**TEXTE PROPOSÉ**
- - - - -

Fleet Foxes a enfanté son deuxième disque dans la douleur. « Helplessness Blues » valait la peine d’attendre.
De notre envoyé spécial
Ils ont pratiquement vendu 20.000 exemplaires en Belgique de leur premier album, à une époque où on ne fourgue pratiquement plus de disques. Ils ont vu le Vatican sélectionner leur chanson « He Doesn’t Know Why » dans une playlist de titres ayant pour but de toucher le cœur des « gens bons ». Ils se sont même fait singer par un équipementier espagnol qui voulait leur morceau « White Winter Hymnal » pour accompagner un spot publicitaire. Beaucoup ont voulu un petit bout du succès des Fleet Foxes. On ne compte d’ailleurs plus le nombre de groupes présentés comme leurs légitimes successeurs et sonnant plutôt comme d’indignes héritiers.
Il n’y a cependant pas vraiment de quoi envier Robin Pecknold. Le garçon en a bavé pour accoucher du deuxième Fleet Foxes. Annoncé en 2010, Helplessness Blues, qui voit enfin le jour en cette fin de semaine, lui a coûté pas mal de nuits blanches et de tracas amoureux. Même quelques problèmes de santé. « J’ai souffert pour donner naissance à cet album. Franchement, il m’a consumé. Il a emporté un bout de ma vie. C’est dingue ce que certaines choses peuvent vous détourner de tout le reste. »

- - - - -

**TRAVAIL À FAIRE**
**a.** Indiquez si chaque affirmation concorde avec l'article sur Fleet Foxes ci-dessus. Répondez par oui ou par non et citez mot pour mot les termes qui tranchent. (i) Le premier album du groupe s'est vendu à près de 20 000 exemplaires en Belgique. (ii) « Helplessness Blues » a été annoncé en 2012. (iii) C'est un équipementier italien qui voulait « White Winter Hymnal » pour un spot publicitaire.
**b.** Transcrivez sans rien changer le passage de l'article sur Fleet Foxes qui commence aux mots « Fleet Foxes a » et s'arrête après les mots « comme d’indignes héritiers. ».

- - - - -

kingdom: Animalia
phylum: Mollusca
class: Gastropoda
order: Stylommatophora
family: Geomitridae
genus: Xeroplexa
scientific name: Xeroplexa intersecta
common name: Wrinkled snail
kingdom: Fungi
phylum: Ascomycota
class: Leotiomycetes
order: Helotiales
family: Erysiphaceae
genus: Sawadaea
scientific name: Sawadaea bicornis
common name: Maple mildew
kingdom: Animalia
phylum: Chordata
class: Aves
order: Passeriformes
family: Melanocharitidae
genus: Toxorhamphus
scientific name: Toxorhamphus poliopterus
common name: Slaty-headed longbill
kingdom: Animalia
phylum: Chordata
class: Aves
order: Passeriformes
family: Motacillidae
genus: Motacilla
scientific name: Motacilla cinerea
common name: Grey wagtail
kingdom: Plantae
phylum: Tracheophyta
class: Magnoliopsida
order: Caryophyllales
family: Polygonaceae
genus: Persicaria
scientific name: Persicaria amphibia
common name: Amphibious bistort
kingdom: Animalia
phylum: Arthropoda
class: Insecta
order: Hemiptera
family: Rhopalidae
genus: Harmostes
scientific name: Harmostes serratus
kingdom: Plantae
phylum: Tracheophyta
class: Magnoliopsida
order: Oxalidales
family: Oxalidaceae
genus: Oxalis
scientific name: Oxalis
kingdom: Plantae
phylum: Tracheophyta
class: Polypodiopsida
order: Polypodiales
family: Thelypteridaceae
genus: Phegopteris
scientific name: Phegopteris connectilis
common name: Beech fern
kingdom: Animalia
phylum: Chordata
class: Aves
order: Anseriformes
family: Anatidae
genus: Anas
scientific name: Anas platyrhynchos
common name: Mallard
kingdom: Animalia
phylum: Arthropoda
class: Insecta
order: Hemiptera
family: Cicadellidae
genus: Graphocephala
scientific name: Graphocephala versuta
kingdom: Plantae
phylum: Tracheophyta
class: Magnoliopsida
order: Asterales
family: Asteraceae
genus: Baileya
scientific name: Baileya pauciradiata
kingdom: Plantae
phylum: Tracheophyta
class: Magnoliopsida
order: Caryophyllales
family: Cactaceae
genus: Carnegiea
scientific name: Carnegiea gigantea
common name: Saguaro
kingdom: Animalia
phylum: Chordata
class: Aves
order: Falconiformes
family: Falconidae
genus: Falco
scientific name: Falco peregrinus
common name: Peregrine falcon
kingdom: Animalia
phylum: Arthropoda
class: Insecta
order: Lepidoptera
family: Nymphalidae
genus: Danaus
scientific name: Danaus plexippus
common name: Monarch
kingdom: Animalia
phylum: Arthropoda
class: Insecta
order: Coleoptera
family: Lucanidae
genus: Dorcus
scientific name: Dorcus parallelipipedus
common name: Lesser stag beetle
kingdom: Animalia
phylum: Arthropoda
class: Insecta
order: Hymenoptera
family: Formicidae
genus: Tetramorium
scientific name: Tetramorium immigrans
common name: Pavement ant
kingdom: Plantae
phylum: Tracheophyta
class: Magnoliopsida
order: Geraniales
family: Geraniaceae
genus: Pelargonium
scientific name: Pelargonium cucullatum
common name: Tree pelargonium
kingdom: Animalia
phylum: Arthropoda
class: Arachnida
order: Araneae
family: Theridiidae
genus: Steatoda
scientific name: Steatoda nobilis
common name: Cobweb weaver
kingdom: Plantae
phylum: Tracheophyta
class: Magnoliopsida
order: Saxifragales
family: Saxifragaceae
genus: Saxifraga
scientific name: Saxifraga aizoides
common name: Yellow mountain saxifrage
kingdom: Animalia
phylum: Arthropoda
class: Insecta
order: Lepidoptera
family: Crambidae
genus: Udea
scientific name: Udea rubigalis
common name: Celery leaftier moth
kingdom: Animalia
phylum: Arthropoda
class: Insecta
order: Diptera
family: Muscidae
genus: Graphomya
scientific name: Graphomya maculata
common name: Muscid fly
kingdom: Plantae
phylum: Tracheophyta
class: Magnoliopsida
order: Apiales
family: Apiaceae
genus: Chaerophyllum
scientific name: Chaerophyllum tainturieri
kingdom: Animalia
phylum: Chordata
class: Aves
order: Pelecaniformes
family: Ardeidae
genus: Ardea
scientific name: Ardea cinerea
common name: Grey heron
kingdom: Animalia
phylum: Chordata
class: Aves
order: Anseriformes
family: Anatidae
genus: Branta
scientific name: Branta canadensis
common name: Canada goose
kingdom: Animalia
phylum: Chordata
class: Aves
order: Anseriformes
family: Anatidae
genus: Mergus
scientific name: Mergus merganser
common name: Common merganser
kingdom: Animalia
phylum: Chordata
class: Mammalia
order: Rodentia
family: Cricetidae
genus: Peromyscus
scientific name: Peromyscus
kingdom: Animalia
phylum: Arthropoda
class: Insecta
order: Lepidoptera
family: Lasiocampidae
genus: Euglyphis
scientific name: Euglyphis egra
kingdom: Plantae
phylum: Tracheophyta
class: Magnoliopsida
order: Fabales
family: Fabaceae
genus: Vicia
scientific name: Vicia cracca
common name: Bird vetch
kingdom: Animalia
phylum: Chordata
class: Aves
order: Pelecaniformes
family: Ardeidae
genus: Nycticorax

- - - - -

**RÉPONSES DONNÉES**
**a.**
(i) Oui : « Ils ont pratiquement vendu 20.000 exemplaires en Belgique de leur premier album ».
(ii) Non : « Annoncé en 2010 ».
(iii) Non : « un équipementier espagnol qui voulait leur morceau ».

**b.**
Fleet Foxes a enfanté son deuxième disque dans la douleur. « Helplessness Blues » valait la peine d’attendre.
De notre envoyé spécial
Ils ont pratiquement vendu 20.000 exemplaires en Belgique de leur premier album, à une époque où on ne fourgue pratiquement plus de disques. Ils ont vu le Vatican sélectionner leur chanson « He Doesn’t Know Why » dans une playlist de titres ayant pour but de toucher le cœur des « gens bons ». Ils se sont même fait singer par un équipementier espagnol qui voulait leur morceau « White Winter Hymnal » pour accompagner un spot publicitaire. Beaucoup ont voulu un petit bout du succès des Fleet Foxes. On ne compte d’ailleurs plus le nombre de groupes présentés comme leurs légitimes successeurs et sonnant plutôt comme d’indignes héritiers.